WHAT THIS TASK INVOLVES: Express the lines below, from the line that contains "# 第262章 站着上吊的人（4000字）" through the line that contains "长着娃娃脸的微胖女孩一个人走", as a JSON list of strings with one string per line. Leave out any blank lines.

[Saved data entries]

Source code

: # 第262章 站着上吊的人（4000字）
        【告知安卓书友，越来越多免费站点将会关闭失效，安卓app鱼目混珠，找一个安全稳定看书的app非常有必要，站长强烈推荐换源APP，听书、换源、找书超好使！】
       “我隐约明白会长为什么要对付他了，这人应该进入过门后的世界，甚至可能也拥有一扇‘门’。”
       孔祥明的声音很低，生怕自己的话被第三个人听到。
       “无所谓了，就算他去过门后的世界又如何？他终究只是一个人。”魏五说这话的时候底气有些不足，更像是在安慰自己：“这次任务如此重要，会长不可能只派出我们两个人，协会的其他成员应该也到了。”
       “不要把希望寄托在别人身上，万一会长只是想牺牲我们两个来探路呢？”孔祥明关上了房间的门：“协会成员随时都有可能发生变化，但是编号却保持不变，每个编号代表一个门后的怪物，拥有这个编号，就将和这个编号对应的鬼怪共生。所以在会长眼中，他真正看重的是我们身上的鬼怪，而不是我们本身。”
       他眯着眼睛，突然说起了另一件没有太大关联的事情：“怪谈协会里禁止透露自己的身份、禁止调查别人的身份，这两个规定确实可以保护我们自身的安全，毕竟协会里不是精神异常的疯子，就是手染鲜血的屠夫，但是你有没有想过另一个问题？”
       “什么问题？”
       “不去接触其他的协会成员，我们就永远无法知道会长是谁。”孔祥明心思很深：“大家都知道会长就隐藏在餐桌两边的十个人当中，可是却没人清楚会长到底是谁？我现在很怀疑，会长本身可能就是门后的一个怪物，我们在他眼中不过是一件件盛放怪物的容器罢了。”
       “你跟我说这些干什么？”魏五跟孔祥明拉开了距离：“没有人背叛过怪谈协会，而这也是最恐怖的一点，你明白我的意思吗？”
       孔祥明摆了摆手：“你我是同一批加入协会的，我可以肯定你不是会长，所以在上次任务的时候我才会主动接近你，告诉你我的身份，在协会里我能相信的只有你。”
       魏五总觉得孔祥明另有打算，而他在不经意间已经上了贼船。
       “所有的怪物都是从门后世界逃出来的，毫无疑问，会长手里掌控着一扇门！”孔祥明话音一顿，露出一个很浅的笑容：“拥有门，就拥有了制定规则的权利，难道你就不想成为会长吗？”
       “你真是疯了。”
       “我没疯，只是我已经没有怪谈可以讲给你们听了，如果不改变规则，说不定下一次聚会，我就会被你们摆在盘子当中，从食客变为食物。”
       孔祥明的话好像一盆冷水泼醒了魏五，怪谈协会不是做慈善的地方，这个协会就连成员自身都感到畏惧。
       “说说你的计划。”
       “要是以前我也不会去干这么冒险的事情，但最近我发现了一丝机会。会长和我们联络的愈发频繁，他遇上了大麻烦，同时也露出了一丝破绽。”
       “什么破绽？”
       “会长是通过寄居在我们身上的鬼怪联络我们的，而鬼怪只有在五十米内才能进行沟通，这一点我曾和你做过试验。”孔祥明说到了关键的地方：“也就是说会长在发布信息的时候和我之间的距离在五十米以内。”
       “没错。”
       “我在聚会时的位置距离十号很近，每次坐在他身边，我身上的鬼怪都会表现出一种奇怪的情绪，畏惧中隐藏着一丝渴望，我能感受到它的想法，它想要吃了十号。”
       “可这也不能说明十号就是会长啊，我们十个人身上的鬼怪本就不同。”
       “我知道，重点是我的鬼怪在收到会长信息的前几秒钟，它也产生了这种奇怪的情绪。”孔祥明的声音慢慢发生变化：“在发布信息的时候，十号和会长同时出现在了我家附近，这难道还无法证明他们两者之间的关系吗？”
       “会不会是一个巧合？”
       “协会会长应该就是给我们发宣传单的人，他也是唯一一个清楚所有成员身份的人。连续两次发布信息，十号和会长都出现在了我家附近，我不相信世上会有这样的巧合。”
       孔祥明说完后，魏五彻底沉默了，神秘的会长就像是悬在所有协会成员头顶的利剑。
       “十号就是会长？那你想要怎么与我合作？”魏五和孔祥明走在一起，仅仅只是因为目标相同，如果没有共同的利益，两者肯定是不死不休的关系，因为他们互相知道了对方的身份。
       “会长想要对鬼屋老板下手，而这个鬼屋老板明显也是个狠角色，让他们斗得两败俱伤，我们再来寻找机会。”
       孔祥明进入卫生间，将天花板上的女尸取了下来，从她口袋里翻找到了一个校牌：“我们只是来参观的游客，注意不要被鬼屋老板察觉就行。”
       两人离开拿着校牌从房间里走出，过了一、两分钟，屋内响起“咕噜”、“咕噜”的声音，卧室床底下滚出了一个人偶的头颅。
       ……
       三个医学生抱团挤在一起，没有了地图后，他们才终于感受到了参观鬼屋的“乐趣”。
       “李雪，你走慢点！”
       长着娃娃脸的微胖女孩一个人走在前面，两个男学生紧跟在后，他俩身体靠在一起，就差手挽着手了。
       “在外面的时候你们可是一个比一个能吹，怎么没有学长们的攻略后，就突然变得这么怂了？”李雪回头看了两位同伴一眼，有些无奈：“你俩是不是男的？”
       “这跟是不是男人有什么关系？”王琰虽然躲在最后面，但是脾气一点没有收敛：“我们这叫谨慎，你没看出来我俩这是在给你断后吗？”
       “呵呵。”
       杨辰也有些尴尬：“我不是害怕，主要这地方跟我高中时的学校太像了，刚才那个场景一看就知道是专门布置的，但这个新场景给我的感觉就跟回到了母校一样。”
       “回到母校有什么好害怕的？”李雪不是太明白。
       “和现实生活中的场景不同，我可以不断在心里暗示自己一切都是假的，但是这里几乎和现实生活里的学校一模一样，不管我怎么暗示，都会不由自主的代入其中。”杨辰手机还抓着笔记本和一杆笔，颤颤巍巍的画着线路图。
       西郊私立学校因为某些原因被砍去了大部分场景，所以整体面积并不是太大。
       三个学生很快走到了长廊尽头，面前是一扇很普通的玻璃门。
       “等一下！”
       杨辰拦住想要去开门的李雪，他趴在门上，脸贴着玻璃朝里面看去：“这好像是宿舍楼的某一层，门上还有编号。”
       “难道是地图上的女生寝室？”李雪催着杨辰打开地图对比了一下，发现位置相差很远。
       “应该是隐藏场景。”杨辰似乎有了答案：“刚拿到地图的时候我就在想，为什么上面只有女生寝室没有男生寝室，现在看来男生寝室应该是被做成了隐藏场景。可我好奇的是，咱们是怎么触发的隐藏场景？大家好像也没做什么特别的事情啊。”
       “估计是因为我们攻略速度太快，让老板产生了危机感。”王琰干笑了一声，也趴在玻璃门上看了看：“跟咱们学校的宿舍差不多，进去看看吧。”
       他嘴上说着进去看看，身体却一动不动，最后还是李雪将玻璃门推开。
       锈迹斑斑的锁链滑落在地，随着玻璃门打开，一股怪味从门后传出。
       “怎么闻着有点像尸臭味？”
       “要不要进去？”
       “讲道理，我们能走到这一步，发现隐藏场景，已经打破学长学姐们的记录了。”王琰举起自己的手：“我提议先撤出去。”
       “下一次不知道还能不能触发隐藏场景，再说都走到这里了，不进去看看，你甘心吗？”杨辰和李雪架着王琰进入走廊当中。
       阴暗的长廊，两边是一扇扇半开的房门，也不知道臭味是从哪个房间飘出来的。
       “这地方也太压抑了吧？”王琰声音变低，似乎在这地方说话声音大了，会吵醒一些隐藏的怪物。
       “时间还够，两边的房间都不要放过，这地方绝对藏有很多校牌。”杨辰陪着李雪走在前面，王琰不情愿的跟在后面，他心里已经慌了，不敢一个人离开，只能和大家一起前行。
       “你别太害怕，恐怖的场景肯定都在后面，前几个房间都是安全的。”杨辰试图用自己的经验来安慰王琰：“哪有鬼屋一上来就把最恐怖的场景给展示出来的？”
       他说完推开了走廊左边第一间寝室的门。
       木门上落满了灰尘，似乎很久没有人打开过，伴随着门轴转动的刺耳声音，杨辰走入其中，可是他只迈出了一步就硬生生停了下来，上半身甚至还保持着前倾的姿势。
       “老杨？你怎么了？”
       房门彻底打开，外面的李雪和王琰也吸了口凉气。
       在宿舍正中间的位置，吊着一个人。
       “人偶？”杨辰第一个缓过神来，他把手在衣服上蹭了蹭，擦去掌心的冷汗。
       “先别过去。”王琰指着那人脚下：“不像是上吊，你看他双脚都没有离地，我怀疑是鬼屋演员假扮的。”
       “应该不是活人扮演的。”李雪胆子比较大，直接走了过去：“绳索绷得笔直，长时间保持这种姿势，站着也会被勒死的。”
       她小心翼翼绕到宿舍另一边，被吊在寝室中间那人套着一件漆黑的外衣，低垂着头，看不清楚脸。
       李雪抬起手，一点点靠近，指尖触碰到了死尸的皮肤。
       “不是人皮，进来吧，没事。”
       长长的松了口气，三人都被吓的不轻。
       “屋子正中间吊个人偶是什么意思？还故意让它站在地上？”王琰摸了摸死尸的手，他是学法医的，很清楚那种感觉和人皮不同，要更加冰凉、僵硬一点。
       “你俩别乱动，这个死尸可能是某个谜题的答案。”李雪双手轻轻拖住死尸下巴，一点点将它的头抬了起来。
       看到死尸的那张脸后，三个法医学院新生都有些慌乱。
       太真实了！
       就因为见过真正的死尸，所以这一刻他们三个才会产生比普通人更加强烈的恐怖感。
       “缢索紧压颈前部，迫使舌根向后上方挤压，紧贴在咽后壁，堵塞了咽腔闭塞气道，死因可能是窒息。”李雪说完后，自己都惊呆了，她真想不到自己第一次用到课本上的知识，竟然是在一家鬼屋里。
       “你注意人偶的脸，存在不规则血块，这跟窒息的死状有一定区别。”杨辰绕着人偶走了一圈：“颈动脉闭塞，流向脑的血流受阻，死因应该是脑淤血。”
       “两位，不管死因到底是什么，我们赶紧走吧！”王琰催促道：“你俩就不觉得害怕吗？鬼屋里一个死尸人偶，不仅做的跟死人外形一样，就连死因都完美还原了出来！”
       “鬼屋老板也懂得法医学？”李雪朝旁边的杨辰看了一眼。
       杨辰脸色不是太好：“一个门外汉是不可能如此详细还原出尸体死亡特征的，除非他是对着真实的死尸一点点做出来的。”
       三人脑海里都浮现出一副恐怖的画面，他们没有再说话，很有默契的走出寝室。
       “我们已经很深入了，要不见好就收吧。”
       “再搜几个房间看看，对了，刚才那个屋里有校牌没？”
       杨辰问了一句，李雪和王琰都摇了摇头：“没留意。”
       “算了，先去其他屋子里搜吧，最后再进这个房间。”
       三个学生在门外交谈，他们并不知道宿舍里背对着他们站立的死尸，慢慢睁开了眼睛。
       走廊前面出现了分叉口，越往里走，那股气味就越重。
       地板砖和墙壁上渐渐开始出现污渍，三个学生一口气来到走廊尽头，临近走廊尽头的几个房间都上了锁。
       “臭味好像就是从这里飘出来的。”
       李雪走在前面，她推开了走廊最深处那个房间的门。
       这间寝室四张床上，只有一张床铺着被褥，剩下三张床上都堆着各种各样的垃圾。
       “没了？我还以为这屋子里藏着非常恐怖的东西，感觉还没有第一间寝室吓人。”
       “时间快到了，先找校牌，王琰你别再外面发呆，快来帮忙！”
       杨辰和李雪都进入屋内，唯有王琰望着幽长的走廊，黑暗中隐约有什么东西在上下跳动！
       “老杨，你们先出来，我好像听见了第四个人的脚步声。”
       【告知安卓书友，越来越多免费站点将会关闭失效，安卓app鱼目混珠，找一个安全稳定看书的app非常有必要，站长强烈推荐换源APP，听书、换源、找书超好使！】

COMPLETED TASK:
[
  ": # 第262章 站着上吊的人（4000字）",
  "        【告知安卓书友，越来越多免费站点将会关闭失效，安卓app鱼目混珠，找一个安全稳定看书的app非常有必要，站长强烈推荐换源APP，听书、换源、找书超好使！】",
  "       “我隐约明白会长为什么要对付他了，这人应该进入过门后的世界，甚至可能也拥有一扇‘门’。”",
  "       孔祥明的声音很低，生怕自己的话被第三个人听到。",
  "       “无所谓了，就算他去过门后的世界又如何？他终究只是一个人。”魏五说这话的时候底气有些不足，更像是在安慰自己：“这次任务如此重要，会长不可能只派出我们两个人，协会的其他成员应该也到了。”",
  "       “不要把希望寄托在别人身上，万一会长只是想牺牲我们两个来探路呢？”孔祥明关上了房间的门：“协会成员随时都有可能发生变化，但是编号却保持不变，每个编号代表一个门后的怪物，拥有这个编号，就将和这个编号对应的鬼怪共生。所以在会长眼中，他真正看重的是我们身上的鬼怪，而不是我们本身。”",
  "       他眯着眼睛，突然说起了另一件没有太大关联的事情：“怪谈协会里禁止透露自己的身份、禁止调查别人的身份，这两个规定确实可以保护我们自身的安全，毕竟协会里不是精神异常的疯子，就是手染鲜血的屠夫，但是你有没有想过另一个问题？”",
  "       “什么问题？”",
  "       “不去接触其他的协会成员，我们就永远无法知道会长是谁。”孔祥明心思很深：“大家都知道会长就隐藏在餐桌两边的十个人当中，可是却没人清楚会长到底是谁？我现在很怀疑，会长本身可能就是门后的一个怪物，我们在他眼中不过是一件件盛放怪物的容器罢了。”",
  "       “你跟我说这些干什么？”魏五跟孔祥明拉开了距离：“没有人背叛过怪谈协会，而这也是最恐怖的一点，你明白我的意思吗？”",
  "       孔祥明摆了摆手：“你我是同一批加入协会的，我可以肯定你不是会长，所以在上次任务的时候我才会主动接近你，告诉你我的身份，在协会里我能相信的只有你。”",
  "       魏五总觉得孔祥明另有打算，而他在不经意间已经上了贼船。",
  "       “所有的怪物都是从门后世界逃出来的，毫无疑问，会长手里掌控着一扇门！”孔祥明话音一顿，露出一个很浅的笑容：“拥有门，就拥有了制定规则的权利，难道你就不想成为会长吗？”",
  "       “你真是疯了。”",
  "       “我没疯，只是我已经没有怪谈可以讲给你们听了，如果不改变规则，说不定下一次聚会，我就会被你们摆在盘子当中，从食客变为食物。”",
  "       孔祥明的话好像一盆冷水泼醒了魏五，怪谈协会不是做慈善的地方，这个协会就连成员自身都感到畏惧。",
  "       “说说你的计划。”",
  "       “要是以前我也不会去干这么冒险的事情，但最近我发现了一丝机会。会长和我们联络的愈发频繁，他遇上了大麻烦，同时也露出了一丝破绽。”",
  "       “什么破绽？”",
  "       “会长是通过寄居在我们身上的鬼怪联络我们的，而鬼怪只有在五十米内才能进行沟通，这一点我曾和你做过试验。”孔祥明说到了关键的地方：“也就是说会长在发布信息的时候和我之间的距离在五十米以内。”",
  "       “没错。”",
  "       “我在聚会时的位置距离十号很近，每次坐在他身边，我身上的鬼怪都会表现出一种奇怪的情绪，畏惧中隐藏着一丝渴望，我能感受到它的想法，它想要吃了十号。”",
  "       “可这也不能说明十号就是会长啊，我们十个人身上的鬼怪本就不同。”",
  "       “我知道，重点是我的鬼怪在收到会长信息的前几秒钟，它也产生了这种奇怪的情绪。”孔祥明的声音慢慢发生变化：“在发布信息的时候，十号和会长同时出现在了我家附近，这难道还无法证明他们两者之间的关系吗？”",
  "       “会不会是一个巧合？”",
  "       “协会会长应该就是给我们发宣传单的人，他也是唯一一个清楚所有成员身份的人。连续两次发布信息，十号和会长都出现在了我家附近，我不相信世上会有这样的巧合。”",
  "       孔祥明说完后，魏五彻底沉默了，神秘的会长就像是悬在所有协会成员头顶的利剑。",
  "       “十号就是会长？那你想要怎么与我合作？”魏五和孔祥明走在一起，仅仅只是因为目标相同，如果没有共同的利益，两者肯定是不死不休的关系，因为他们互相知道了对方的身份。",
  "       “会长想要对鬼屋老板下手，而这个鬼屋老板明显也是个狠角色，让他们斗得两败俱伤，我们再来寻找机会。”",
  "       孔祥明进入卫生间，将天花板上的女尸取了下来，从她口袋里翻找到了一个校牌：“我们只是来参观的游客，注意不要被鬼屋老板察觉就行。”",
  "       两人离开拿着校牌从房间里走出，过了一、两分钟，屋内响起“咕噜”、“咕噜”的声音，卧室床底下滚出了一个人偶的头颅。",
  "       ……",
  "       三个医学生抱团挤在一起，没有了地图后，他们才终于感受到了参观鬼屋的“乐趣”。",
  "       “李雪，你走慢点！”",
  "       长着娃娃脸的微胖女孩一个人走在前面，两个男学生紧跟在后，他俩身体靠在一起，就差手挽着手了。"
]